The following agreement relates to the supply of Online Reputation Management (ORM) services (“the Services”) “Company” (First Page Digital Pte Ltd) to the “Client” for the “Campaign” and “Website”.

  1. The Company agrees to provide the Client with the Services and is authorised to optimise the business/personal profiles and microsites which are used in the Campaign for the purposes of increasing the ranking for selected key phrases and the goal of demoting ‘offending and negative sites’ on page 1 of Google.
  2. For the Company to provide the Services, the Client agrees to provide correct access and other necessary logins to the Website for uploading, title tags, meta tags and making changes to content and source code for the purpose of optimisation.
  3. The Client acknowledges and agrees that:
    1. The Company has no control over the policies of the Search Engines with respect to the type of sites and/or content that they accept now or in the future.

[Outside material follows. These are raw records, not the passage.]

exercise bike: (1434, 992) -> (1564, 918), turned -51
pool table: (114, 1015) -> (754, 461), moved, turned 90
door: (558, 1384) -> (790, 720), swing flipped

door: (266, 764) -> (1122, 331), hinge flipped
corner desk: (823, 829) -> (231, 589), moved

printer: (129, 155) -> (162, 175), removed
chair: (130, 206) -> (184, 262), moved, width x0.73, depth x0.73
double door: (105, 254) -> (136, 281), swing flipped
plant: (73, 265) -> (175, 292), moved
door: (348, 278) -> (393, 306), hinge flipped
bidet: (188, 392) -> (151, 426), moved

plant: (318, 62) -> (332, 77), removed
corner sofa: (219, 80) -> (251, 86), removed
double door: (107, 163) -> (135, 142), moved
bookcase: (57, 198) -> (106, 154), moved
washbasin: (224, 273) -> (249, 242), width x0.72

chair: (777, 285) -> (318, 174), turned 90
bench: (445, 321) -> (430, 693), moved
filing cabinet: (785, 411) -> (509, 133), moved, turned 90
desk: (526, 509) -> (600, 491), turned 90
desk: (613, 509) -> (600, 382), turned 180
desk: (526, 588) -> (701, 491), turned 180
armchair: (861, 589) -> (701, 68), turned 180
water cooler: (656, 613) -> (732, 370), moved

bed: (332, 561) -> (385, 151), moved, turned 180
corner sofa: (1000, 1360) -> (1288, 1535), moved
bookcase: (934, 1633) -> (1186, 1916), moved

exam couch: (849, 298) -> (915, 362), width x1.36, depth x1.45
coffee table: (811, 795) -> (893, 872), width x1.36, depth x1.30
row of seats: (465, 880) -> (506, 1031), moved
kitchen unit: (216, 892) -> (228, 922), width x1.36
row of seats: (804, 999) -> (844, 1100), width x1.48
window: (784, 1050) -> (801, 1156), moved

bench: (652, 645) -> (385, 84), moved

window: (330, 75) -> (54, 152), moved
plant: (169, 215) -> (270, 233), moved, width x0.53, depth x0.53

    2. The Client acknowledges that the Company makes no warranty that Reputation Management will generate any increase in sales, business activity, profits or any other form of improvement for the Client’s business.
    3. Services are due payment under all circumstances; including if any of the following situations occur which may disrupt the efforts and work provided by the Company:
      1. If changes are made to the Website(s) and/or backlinks are built to the Website by other parties that adversely affect the services provided by the Company; or
      2. If the Website(s) is offline due to a reason not caused by the Company; or
      3. If Google releases an algorithm update and changes suggested by the Company are not implemented by the Client
      4. If work is delayed through no fault of the Company
  4. Any guarantees made by the Company does not apply in the following circumstances:
    1. If changes are made to the Website(s) by parties other than the Company that adversely affect the search engine rankings of the Website (as determined by the Company);
    2. If the Website(s) are offline due to a reason not caused by the Company.
    3. If Google releases an algorithm update and changes suggested by the Company are not implemented by the Client.
  5. If the Company does not reach the stipulated guarantees or milestones, at no fault of the Client (Company has full website access and client site has never been offline), the Company shall work for free for no more than ninety (90) days and Client is free to move on.
  6. The guarantee begins from the day the Company uploads content copy to the Client’s Campaign. The guarantee is void if the Company’s changes are overwritten or lost by the Client.
  7. Definitions:
    ‘Reputation Management’ means providing work to reduce the impact of ‘offending sites’ made by third parties against the Client.
    ‘Offending sites’ means a website, blog post or article deemed as harmful to the Client’s online reputation.
    ‘Negative Keyword’ means the key phrases used as search terms which produce the ‘offending sites’ deemed harmful to the Client’s reputation.